### Extracted information ###

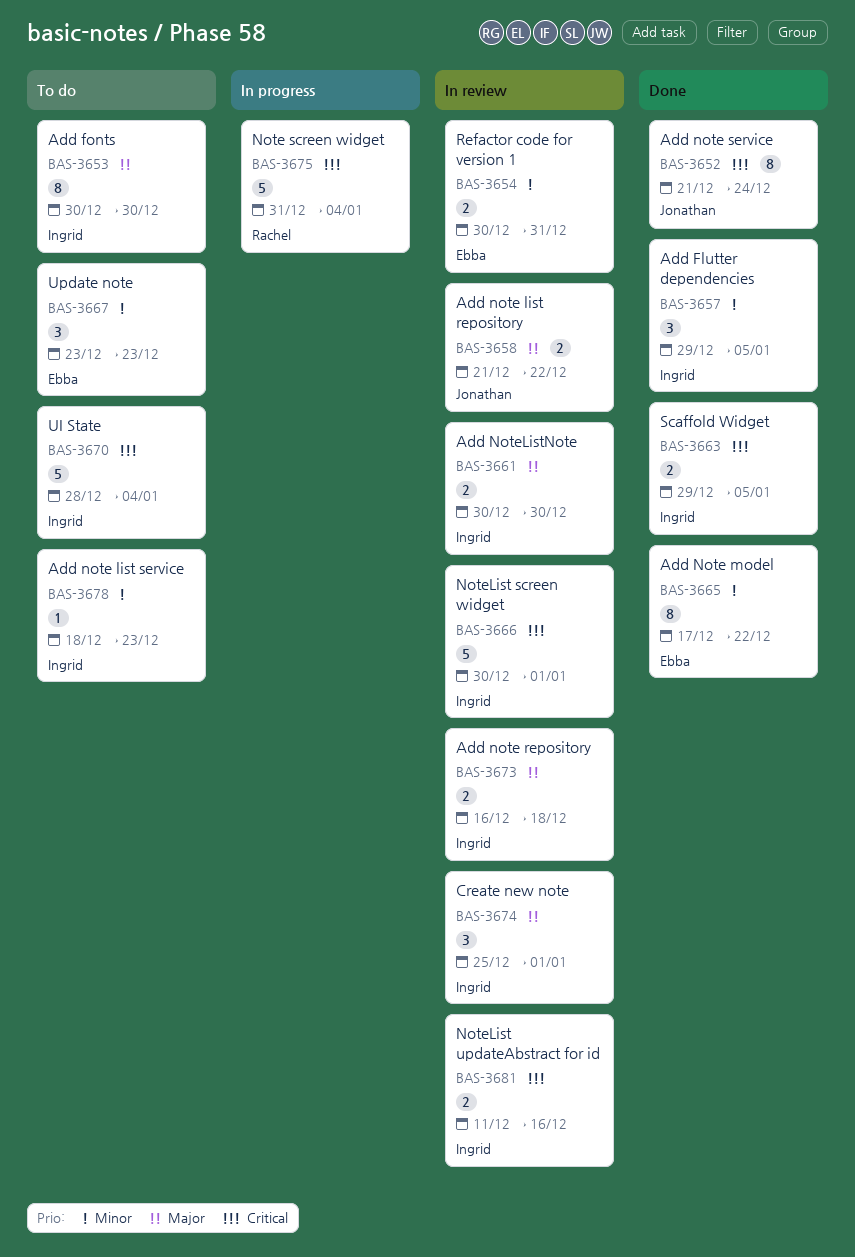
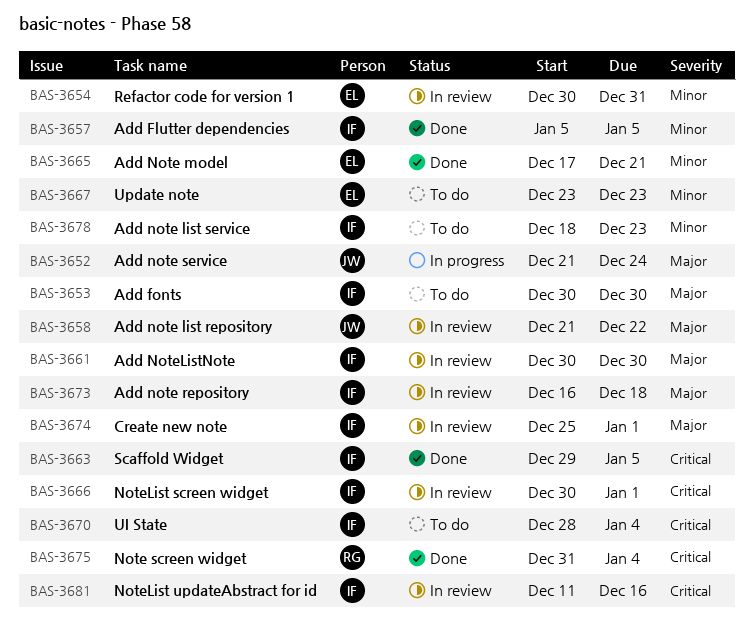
BAS-3652, status: Done -> In progress
BAS-3652, priority: Critical -> Major
BAS-3657, start: Dec 29 -> Jan 5
BAS-3665, due: Dec 22 -> Dec 21
BAS-3675, status: In progress -> Done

###

Problem description: Starting from the line that contains "BAS-3652, priority: Critical -> Major", give again every line to the last line of the data, exactly. Include nothing else.

Completed exercise:
BAS-3652, priority: Critical -> Major
BAS-3657, start: Dec 29 -> Jan 5
BAS-3665, due: Dec 22 -> Dec 21
BAS-3675, status: In progress -> Done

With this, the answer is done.